━━━━━ READING PASSAGE
Between 1981 and 2021, there were on average 634 annual heat-related deaths in England and Wales every year. iStock
Health

Heat deaths to rise in UK as extreme weather becomes the new normal

Number & severity of snow events declined since 1960s as recent decades have been warmer & wetter

Susan Chacko

Extreme weather is now the new normal in the United Kingdom, with heat-related mortality to rise in coming years, according to two new research papers. 

They concluded that extreme weather events are to be expected each year in UK and floods and storms brought the worst impacts in 2024.

The first report, the State of UK Climate in 2024 from the UK Met Office published in the International Journal of Climatology, showed how the region's climate has warmed steadily from 1980 onwards at a rate of approximately 0.25°C per decade. The last three years have been the top five warmest on record, with 2024 the fourth warmest year since 1884.

2024 had the UK's second warmest February, warmest May, fifth warmest December, fifth warmest winter and warmest spring on record.

The number and severity of snow events in the UK have declined since the 1960s, the report showed. The climate has become steadily wetter since the 1980s due to an increase in winter ‘half-year’ rainfall. "The most recent decade 2015–2024 has been 2 per cent wetter than 1991–2020 and 10 per cent wetter than 1961–1990," the study said. 

Sea-level rise around the UK is accelerating and since 1901, the sea level around the country has risen by about 19.5 cm, with two-thirds rise happening in just over the last three decades.

Met Office climate scientist and lead author, Mike Kendon, said the report is about observations from weather stations across the UK, with records extending back to the 19th century. “And we can see that our climate is warming by around about a quarter of a degree per decade. But what's really interesting is as our climate warms, the thing that is most affected is the extremes. So we are seeing some really quite dramatic changes in our extremes, extremes of temperature and extremes of rainfall.”
━━━━━━━━━━
━━━━━ SUPPLIED DATA
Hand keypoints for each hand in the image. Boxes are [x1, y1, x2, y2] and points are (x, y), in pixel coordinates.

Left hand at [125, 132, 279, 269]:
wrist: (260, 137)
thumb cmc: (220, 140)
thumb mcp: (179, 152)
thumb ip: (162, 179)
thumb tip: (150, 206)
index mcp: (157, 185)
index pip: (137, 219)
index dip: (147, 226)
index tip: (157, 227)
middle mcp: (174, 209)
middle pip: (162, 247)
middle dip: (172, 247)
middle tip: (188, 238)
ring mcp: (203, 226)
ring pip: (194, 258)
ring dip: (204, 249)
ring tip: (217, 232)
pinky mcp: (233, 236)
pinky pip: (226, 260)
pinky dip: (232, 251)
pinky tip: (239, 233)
━━━━━━━━━━
STUDY QUESTIONS:
[1] List each month and season that the UK climate article ranks for 2024, along with its ranking.
[2] Say whether each statement agrees with the UK climate article. Answer yes or no, and quote the deciding words.
(a) The sea level around the UK has risen by about 19.5 cm since 1901.
(b) 2024 was the warmest year in the UK since 1884.
(c) Snow events in the UK have become more frequent since the 1960s.
[3] Write the next part of the UK climate article, picking up after its final sentence.
The rows come from a different source than the UK climate article.

ANSWERS FOR THE EXERCISE:
[1]
February: second warmest
May: warmest
December: fifth warmest
Winter: fifth warmest
Spring: warmest

[2]
(a) Yes: "since 1901, the sea level around the country has risen by about 19.5 cm"
(b) No: "with 2024 the fourth warmest year since 1884"
(c) No: "The number and severity of snow events in the UK have declined since the 1960s"

[3]
The second study published in Plos Climate on July 10, 2025 found significant increases in heat-related mortality under high emissions scenarios. More than 30,000 people in England and Wales could lose their lives from heat-related causes by the 2070s. The study led by Rebecca Cole from London School of Hygiene and Tropical Medicine calculated that heat mortality could rise more than fifty times in 50 years due to extreme heat in the worst-case scenario of 4.3°C of warming.

The highest burden was observed in the RCP8.5-SSP5 scenario (2050s: 10,317, 2060s: 19,478, 2070s: 34,027). This was due to combined high temperatures and population growth and ageing in the scenario.

Between 1981 and 2021, there were on average 634 annual heat-related deaths in England and Wales every year. Higher heat-related death rates in London and eastern England may result from increased urbanisation, which intensifies the urban heat island effect and leads to warmer climates in the southern regions of the country.

London also showed no change in adaptive capacity and thus may experience greater vulnerability within the population than other regions where adaptive capacity improved, the authors warned.

The higher levels of mortality seen in the East Midlands are likely due to population ageing, with very little increase in the younger age group and a relatively large increase in hot days, according to the report.

“While long-term averages are shifting, it is the extreme heat, intense rainfall and droughts that are having the most immediate and dramatic effects on people and nature,” Liz Bentley, chief executive of the Royal Meteorological Society, said.